When the executor made default in payment to the legatees, according to the decree of the Orphans’ Court, well settled principles authorized his sureties at once to commence proceedings to compel him to pay the debt, or themselves could pay it, as they did, and recover the money from him. The mortgage contains no express or implied contract depriving the mortgagees, as sureties, of any remedies against the mortgagor, as principal. Both on its face and in its circumstances it was a security to the sureties against “all loss, cost, damage and expense which they could or might be put to by reason of their being sureties on said bond.” Upon the executor’s default in complying with the said decree, they could have been put to damage and expense; they were legally bound to pay the debt, and had a right to discharge it and avail themselves of the security. The mortgagor has no color of defence. Was not that recorded mortgage notice to a subsequent purchaser or creditor ? He could see that the land was pledged to save harmless the sureties on an executor’s bond fully recited in the mortgage. He is presumed to have known the extent of their liability, and that, upon the executor’s default, it would become the sureties’ duty to pay the money according to the adjudication of the Orphans’ Court. The facts show no superior equity in favor of a subsequent creditor.

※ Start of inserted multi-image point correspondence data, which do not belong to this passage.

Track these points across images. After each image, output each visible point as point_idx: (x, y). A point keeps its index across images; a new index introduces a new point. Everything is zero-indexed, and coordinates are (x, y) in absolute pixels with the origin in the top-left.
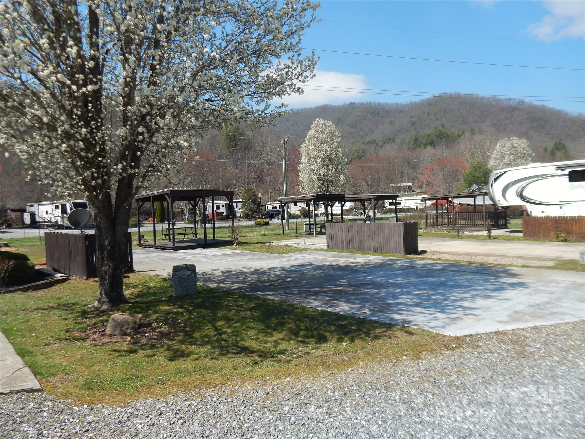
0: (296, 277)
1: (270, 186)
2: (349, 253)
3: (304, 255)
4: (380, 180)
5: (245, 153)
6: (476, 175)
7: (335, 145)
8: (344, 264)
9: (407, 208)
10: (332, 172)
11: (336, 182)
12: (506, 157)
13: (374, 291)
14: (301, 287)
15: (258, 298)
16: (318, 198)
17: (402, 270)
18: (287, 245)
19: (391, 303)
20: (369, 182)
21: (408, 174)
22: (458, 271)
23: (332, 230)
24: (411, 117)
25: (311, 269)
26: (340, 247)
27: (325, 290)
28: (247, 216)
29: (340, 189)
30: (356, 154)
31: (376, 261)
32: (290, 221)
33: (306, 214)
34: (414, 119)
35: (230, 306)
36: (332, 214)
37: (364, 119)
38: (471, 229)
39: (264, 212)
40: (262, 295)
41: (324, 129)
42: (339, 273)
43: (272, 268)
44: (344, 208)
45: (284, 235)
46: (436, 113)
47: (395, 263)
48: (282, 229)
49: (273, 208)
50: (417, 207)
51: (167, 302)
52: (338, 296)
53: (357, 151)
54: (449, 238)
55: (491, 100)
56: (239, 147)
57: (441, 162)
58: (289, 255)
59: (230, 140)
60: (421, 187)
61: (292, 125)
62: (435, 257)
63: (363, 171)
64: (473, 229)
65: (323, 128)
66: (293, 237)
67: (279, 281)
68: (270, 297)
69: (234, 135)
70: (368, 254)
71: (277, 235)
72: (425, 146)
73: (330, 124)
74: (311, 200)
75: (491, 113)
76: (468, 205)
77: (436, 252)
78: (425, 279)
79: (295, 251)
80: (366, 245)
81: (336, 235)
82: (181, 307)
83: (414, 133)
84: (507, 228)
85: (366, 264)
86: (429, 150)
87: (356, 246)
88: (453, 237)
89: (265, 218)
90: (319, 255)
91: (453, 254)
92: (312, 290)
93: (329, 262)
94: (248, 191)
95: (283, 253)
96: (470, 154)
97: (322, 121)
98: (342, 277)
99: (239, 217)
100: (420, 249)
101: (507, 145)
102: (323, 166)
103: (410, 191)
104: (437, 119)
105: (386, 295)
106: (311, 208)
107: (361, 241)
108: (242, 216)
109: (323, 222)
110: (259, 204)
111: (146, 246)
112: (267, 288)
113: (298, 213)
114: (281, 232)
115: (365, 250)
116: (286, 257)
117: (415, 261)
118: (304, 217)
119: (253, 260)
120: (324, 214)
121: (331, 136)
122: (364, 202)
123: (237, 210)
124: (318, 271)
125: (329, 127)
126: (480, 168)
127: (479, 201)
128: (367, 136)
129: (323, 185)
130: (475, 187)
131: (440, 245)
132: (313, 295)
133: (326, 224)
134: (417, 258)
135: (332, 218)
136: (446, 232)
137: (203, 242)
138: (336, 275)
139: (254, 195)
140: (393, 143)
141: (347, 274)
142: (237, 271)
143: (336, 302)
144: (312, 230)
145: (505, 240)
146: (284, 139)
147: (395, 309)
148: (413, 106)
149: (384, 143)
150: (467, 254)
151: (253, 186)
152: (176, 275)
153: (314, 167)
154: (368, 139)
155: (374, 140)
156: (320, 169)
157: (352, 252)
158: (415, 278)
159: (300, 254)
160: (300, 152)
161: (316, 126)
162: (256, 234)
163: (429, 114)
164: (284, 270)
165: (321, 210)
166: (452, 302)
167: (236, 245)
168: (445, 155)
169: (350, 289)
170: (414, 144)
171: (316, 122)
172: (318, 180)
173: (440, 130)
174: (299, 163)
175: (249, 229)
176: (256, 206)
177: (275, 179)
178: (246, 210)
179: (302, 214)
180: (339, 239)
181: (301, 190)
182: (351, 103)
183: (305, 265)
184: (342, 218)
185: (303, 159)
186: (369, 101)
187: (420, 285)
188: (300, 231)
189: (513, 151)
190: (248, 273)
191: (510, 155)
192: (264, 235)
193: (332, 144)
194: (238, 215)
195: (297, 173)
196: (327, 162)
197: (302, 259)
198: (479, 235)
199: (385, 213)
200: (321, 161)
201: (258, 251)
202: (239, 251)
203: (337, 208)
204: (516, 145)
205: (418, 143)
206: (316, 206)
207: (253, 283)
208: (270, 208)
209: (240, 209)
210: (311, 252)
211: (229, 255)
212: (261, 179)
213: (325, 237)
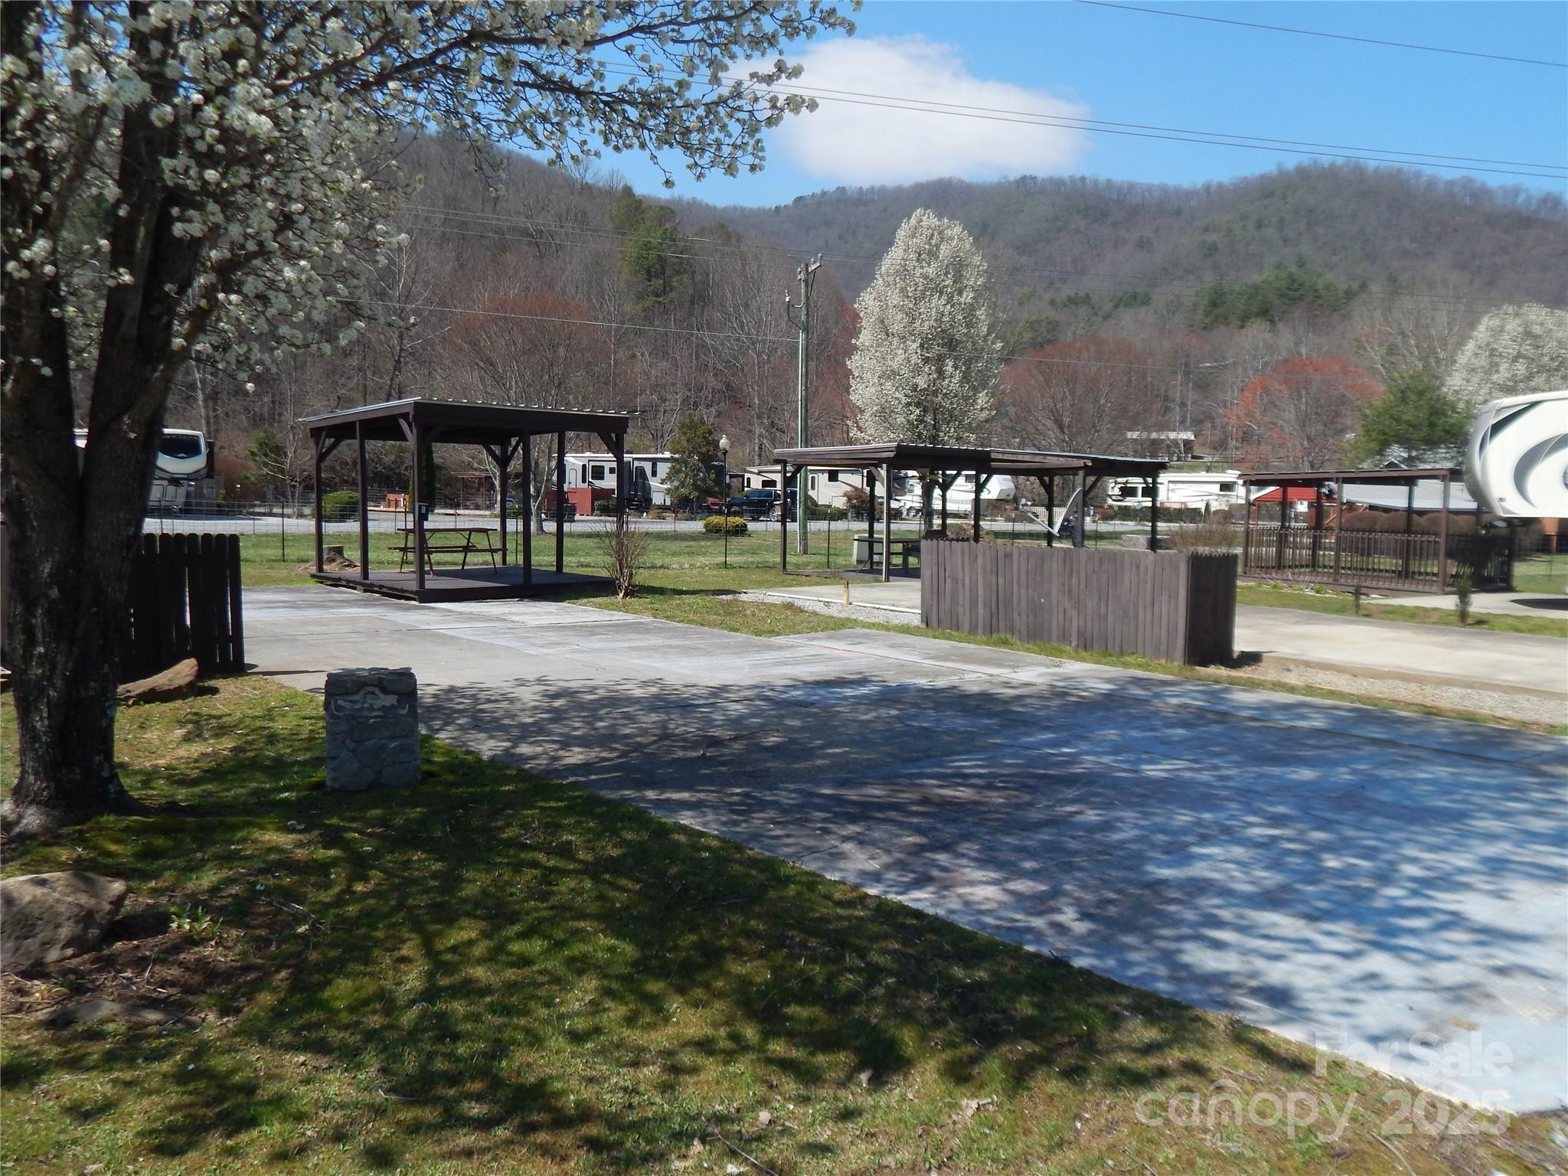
0: (802, 729)
1: (759, 417)
2: (995, 644)
3: (841, 645)
4: (1100, 413)
5: (691, 314)
6: (1405, 417)
7: (968, 297)
8: (975, 689)
9: (1178, 506)
10: (953, 381)
11: (964, 413)
12: (1504, 366)
13: (1091, 816)
14: (816, 776)
15: (639, 818)
16: (903, 458)
17: (1185, 724)
18: (789, 606)
19: (1164, 883)
20: (1066, 421)
21: (1183, 404)
22: (1393, 743)
23: (940, 565)
24: (1206, 230)
25: (860, 700)
26: (965, 621)
27: (906, 796)
28: (683, 506)
29: (973, 437)
30: (1028, 336)
31: (1090, 684)
32: (814, 526)
33: (864, 507)
34: (1213, 238)
35: (524, 847)
36: (944, 514)
37: (1060, 230)
38: (1393, 586)
39: (737, 496)
40: (658, 804)
41: (937, 246)
42: (960, 722)
43: (724, 688)
44: (984, 495)
45: (785, 572)
46: (1282, 221)
47: (1157, 695)
48: (779, 551)
49: (765, 483)
50: (1208, 506)
51: (289, 814)
52: (949, 831)
53: (1032, 326)
54: (1325, 610)
55: (1456, 189)
56: (674, 294)
57: (1292, 371)
58: (793, 639)
59: (649, 273)
60: (1220, 446)
61: (840, 237)
62: (1292, 679)
63: (1048, 382)
64: (1399, 586)
65: (933, 242)
66: (814, 579)
67: (737, 746)
68: (687, 819)
69: (661, 259)
70: (1059, 653)
71: (766, 567)
72: (1244, 320)
73: (957, 229)
74: (879, 462)
75: (1455, 230)
76: (1372, 507)
77: (1296, 662)
78: (1276, 770)
79: (813, 629)
80: (1054, 621)
81: (955, 581)
82: (332, 838)
83: (1209, 279)
84: (1509, 588)
85: (1058, 693)
86: (1256, 333)
87: (1020, 623)
88: (1338, 610)
89: (735, 514)
90: (893, 646)
91: (1354, 672)
92: (852, 794)
93: (925, 675)
94: (690, 427)
95: (772, 633)
96: (1383, 350)
97: (930, 220)
98: (968, 744)
99: (660, 507)
100: (1239, 646)
101: (1509, 327)
102: (926, 360)
103: (1188, 456)
104: (1285, 241)
105: (1137, 840)
106: (880, 490)
107: (1036, 609)
108: (668, 503)
109: (914, 537)
110: (721, 471)
111: (336, 582)
112: (686, 774)
113: (840, 503)
114: (778, 559)
115: (1049, 640)
116: (780, 648)
117: (1226, 690)
118: (858, 516)
119: (664, 651)
120: (918, 511)
121: (958, 267)
122: (1051, 481)
123: (654, 483)
124: (883, 712)
125: (952, 239)
126: (1420, 394)
127: (1428, 496)
128: (1064, 281)
129: (921, 420)
130: (1397, 453)
131: (1305, 637)
132: (853, 819)
133: (923, 543)
134: (1233, 682)
135: (944, 524)
136: (1308, 592)
137: (520, 580)
138: (948, 732)
139: (708, 443)
140: (1144, 308)
141: (990, 732)
142: (601, 693)
143: (942, 858)
144: (876, 558)
145: (1517, 630)
146: (807, 266)
147: (1189, 915)
148: (1214, 197)
149: (1117, 306)
150: (1406, 677)
151: (709, 416)
152: (339, 708)
153: (897, 362)
154: (1067, 291)
155: (1087, 296)
156: (917, 370)
157: (1005, 643)
158: (1237, 764)
159: (830, 638)
160: (856, 317)
161: (913, 236)
162: (701, 560)
163: (1260, 225)
164: (766, 699)
165: (911, 499)
166: (1415, 893)
167: (626, 595)
168: (1304, 351)
169: (997, 798)
170: (1207, 314)
171: (913, 221)
172: (909, 404)
173: (1291, 275)
174: (852, 350)
175: (686, 543)
176: (713, 476)
177: (777, 397)
178: (683, 485)
179: (853, 507)
180: (964, 598)
181: (854, 433)
182: (1024, 178)
183: (841, 682)
184: (977, 527)
185: (865, 338)
186: (1078, 175)
187: (1263, 796)
188: (840, 560)
189: (1527, 349)
190: (637, 701)
191: (1515, 360)
192: (725, 565)
193: (960, 294)
194: (658, 499)
195: (842, 379)
196: (937, 349)
197: (831, 659)
198: (1425, 610)
199: (1106, 518)
200: (922, 346)
201: (691, 622)
202: (630, 618)
203: (960, 495)
204: (1537, 329)
205: (1220, 310)
206: (896, 486)
207: (639, 747)
208: (756, 483)
209: (663, 482)
210: (865, 636)
211: (591, 630)
212: (733, 396)
213: (916, 584)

This case differs widely from Crippen v. Thompson and Bishop, 6 Barb. 532, cited by the court below. There the action was on a bond, given to Crippen by Thompson as principal and Bishop as surety, conditioned that Thompson should “ save harmless the said” Crippen “from a bond executed by him to Nathan R. Crippen, deceased, dated on or about the 3d day of March 1840, the said Crippen giving the said Thompson notice of any proceedings át law oi' otherwise thereon.” That bond was to pay the debts of Crippen, Sr., the plaintiff’s father. After it was given and before the defendants gave their bond, the plaintiff agreed with Dayton to pay him a debt owing by the father, making himself directly liable for it and thereby precluding all examination and defence as to that debt. The court, in the opinion, said: “ The question in this case, as we shall see, is -whether the plaintiff can pay the debt of his father, voluntarily and without notice, and then recover upon the bond, against him and his surety?” It was held he could not. Here the mortgagor was the principal debtor, had his day in court, with opportunity to test the legality of the claim ; and after final decree and his default, his sureties, the mortgagees, actually paid the debt, before commencing proceedings on the mortgage. The doctrine in Crippen v. Thompson, if sound, does not apply.

The plaintiffs had rights as sureties which were not waived by taking an indemnity against “loss, cost, damage and expense,” and having suffered loss, by reason of their suretyship, are entitled to advantage of their security.

Judgment reversed and a new trial ordered.